Defense with this architecture:

  • ✅ No use of localStorage.
  • ✅ Refresh Token in HttpOnly — even an extension cannot reach it.
  • ✅ Access Token is temporary — damage is limited.

✔️ Golden Rules

❌ localStorage / sessionStorage for tokens = security disaster
✅ Access Token = app memory (short-lived, 15–30 minutes)
✅ Refresh Token = HttpOnly cookie (long-lived, ~7 days)
✅ Token Rotation = issue a new token every time the Refresh Token is used
✅ Use credentials: "include" on requests
✅ XSS prevention = top frontend priority

⚠️ Important Reminder: Security Is Not a Destination

The In-Memory + HttpOnly Cookie + Token Rotation model is among the safest approaches available today — but no system is 100% secure.

We defend only against the attacks we know today. Unknown or future techniques are always possible.

Continuous testing and monitoring are essential

  • Regular security testing: Perform penetration tests every quarter.
  • Review risky scenarios: What if the Refresh Token is stolen? What if XSS occurs? What if the server is compromised?
  • Active monitoring: Log and analyze auth behavior continuously and flag suspicious patterns.
  • Fast updates: Patch any discovered vulnerability immediately.

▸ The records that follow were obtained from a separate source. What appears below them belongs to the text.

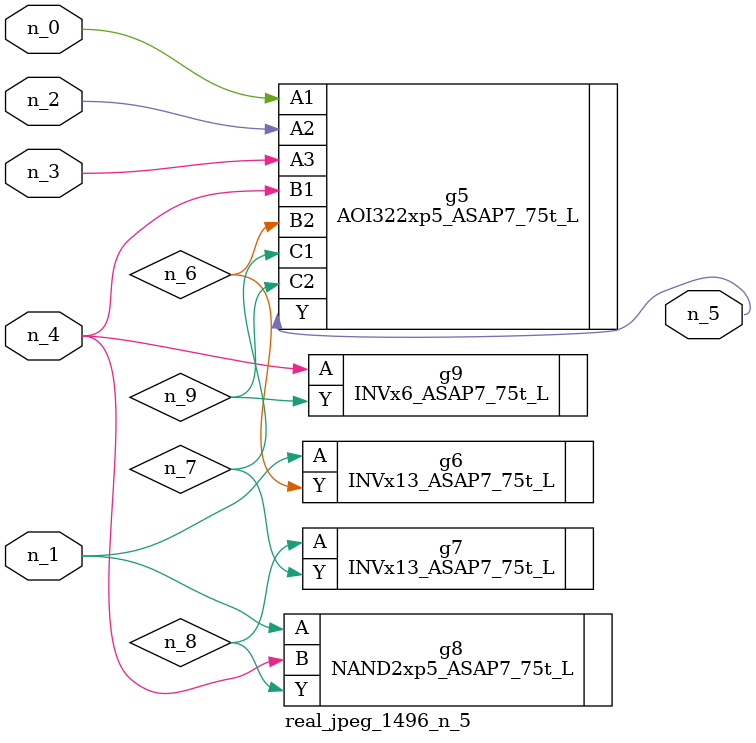
<source format=v>
module real_jpeg_1496_n_5 (n_4, n_0, n_1, n_2, n_3, n_5);

input n_4;
input n_0;
input n_1;
input n_2;
input n_3;

output n_5;

wire n_8;
wire n_6;
wire n_7;
wire n_9;

AOI322xp5_ASAP7_75t_L g5 ( 
.A1(n_0),
.A2(n_2),
.A3(n_3),
.B1(n_4),
.B2(n_6),
.C1(n_7),
.C2(n_9),
.Y(n_5)
);

INVx13_ASAP7_75t_L g6 ( 
.A(n_1),
.Y(n_6)
);

NAND2xp5_ASAP7_75t_L g8 ( 
.A(n_1),
.B(n_4),
.Y(n_8)
);

INVx6_ASAP7_75t_L g9 ( 
.A(n_4),
.Y(n_9)
);

INVx13_ASAP7_75t_L g7 ( 
.A(n_8),
.Y(n_7)
);


endmodule
</source>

Security is a continuous journey, not an end point.
Keep monitoring, testing, and improving.


📝 Conclusion

By using this architecture:

✅ Enterprise-grade security: Your auth system matches the rigor of banks and large companies.
✅ Full server-side control: The server owns and governs the entire auth process.
✅ Strong XSS resilience: Even if malicious scripts are injected, attackers cannot reach the tokens.
✅ Minimal token leakage risk: Multiple protective layers wrap every token.
✅ Production-ready: This pattern is deployed in major, real-world services.
✅ It aligns with industry standards — recommended by OAuth 2.0 and OpenID Connect as the secure pattern.